For instance, St. Paulite Melanie Peterson-Nafziger has a "lush and tangled garden" on the roof of her library and a community seed exchange in a salvaged drawer.
A recent college graduate in North Carolina used Kickstarter to raise money for a Little Library in Winston-Salem. Across the world in Qatar, a little boy and his father started a Little Library because the boy's friends kept asking to borrow books.
Some inmates at the Prairie du Chien Correctional Institute in Wisconsin build Little Libraries in their building-maintenance and construction class from used, donated or recycled materials.
'WE OWN THE NAME'
With the expansion of his organization, a growing concern for Bol is the churches and organizations selling their own structures as Little Free Libraries to raise money.
"I admit this makes me a little grumpy," he said. "These are well-meaning people, but they don't understand we own the name. It's a mixed blessing when you become a household word like Kleenex."
Bol's latest idea might be his most ambitious. He wants to change the way young people greet one another by introducing the phrase "Whatcha' readin'?"

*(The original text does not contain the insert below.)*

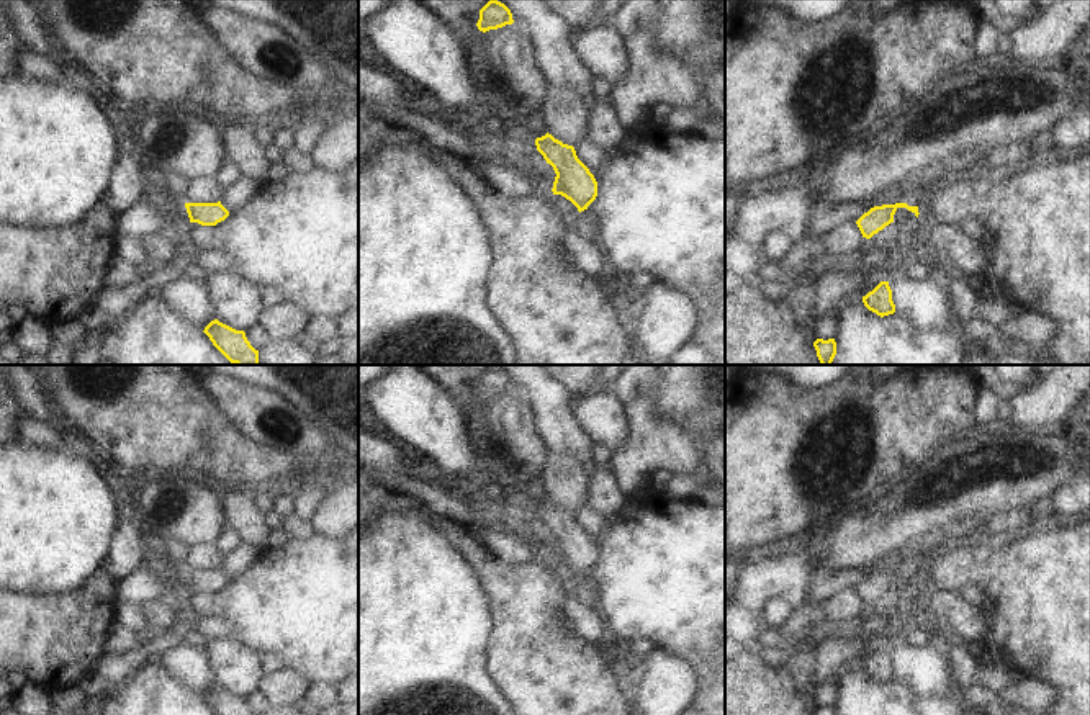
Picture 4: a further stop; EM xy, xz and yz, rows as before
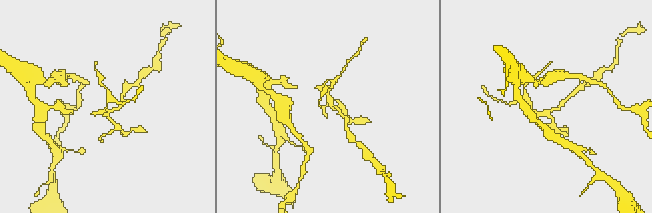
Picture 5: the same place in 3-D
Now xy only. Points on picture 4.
nothing to add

The idea was born when Bol was having breakfast at Burbank Studios in California with Dave Finkel, producer of the "New Girl" TV show and a Little Library steward.
"We talked about the anti-intellectualism in this country and how nice it would be if we could get kids to put books in the fronts of their minds," Bol recalled. "Their usual conversation is, 'How are you?' 'Fine.' It's meaningless talk. How cool if 'whatcha' readin'?' could be the new 'hello.' "
He's already implementing the plan with buttons and stickers that carry the motto. He wants to see the slogan on backpacks, bikes or anywhere young people will see it. And he's hoping to get celebrities to use the phrase.
For Bol, there is no end to possible directions for Little Free Library.
For instance, he's in talks with the American Hiking Society to create phone apps to guide people on walking tours of Little Libraries.
His impact may continue to grow, too. Bol was filmed by Voice of America while he was in Washington, D.C., recently for a spot that will run in China.
As Bol finished a tour recently of Little Free Library headquarters, he tapped a thin wall and said, "We've already expanded this building three times. We just keep growing."
NEW BOOK INCLUDES BUILDING PLANS
Even as about 36 million books were exchanged last year as part of the Little Free Library program, there never has been a single book about the organization.
"The Little Free Library Book," a 200-page hardcover published by Minneapolis-based Coffee House Press and written by Twin Cities author Margret Aldrich, explains the history and the philosophy of LFL creator Todd Bol, stories of stewards around the world, tips for starting and curating a Little Library, building plans and 350 color photos of the most creative libraries.
The book will be previewed at today's Big Little Party, but the official launch will be at 7 p.m. April 23 at Magers & Quinn, 3038 Hennepin Ave. S., Minneapolis. The event is free and open to the public.
Coffee House Press, a literary publisher with a national reputation, is a Little Free Library partner that has donated more than 10,000 of its books to be placed in Little Libraries. When LFL won the National Book Foundation's 2013 Innovations in Reading Prize, Coffee House celebrated by donating another $18,583 worth of books.
Aldrich interviewed more than 70 Little Library stewards in the U.S. and other countries.
"Everyone was so enthusiastic. They believe in Little Libraries and the good they are doing" she said. "For every story I put in, there were 10 more I wanted to add."
As Aldrich worked on the book she tried to figure out what it is about a simple box of books that makes people connect.
Besides building community, putting books in people's everyday paths, and designing and caring for libraries with no rules, Aldrich thinks Little Libraries slow us down in a world that goes so quickly.
"We've reached an era where Google, Amazon, Netflix calculate exactly what we should be reading and watching," she says. "It's a real pleasure to open a Little Free Library and not know what's going to be inside."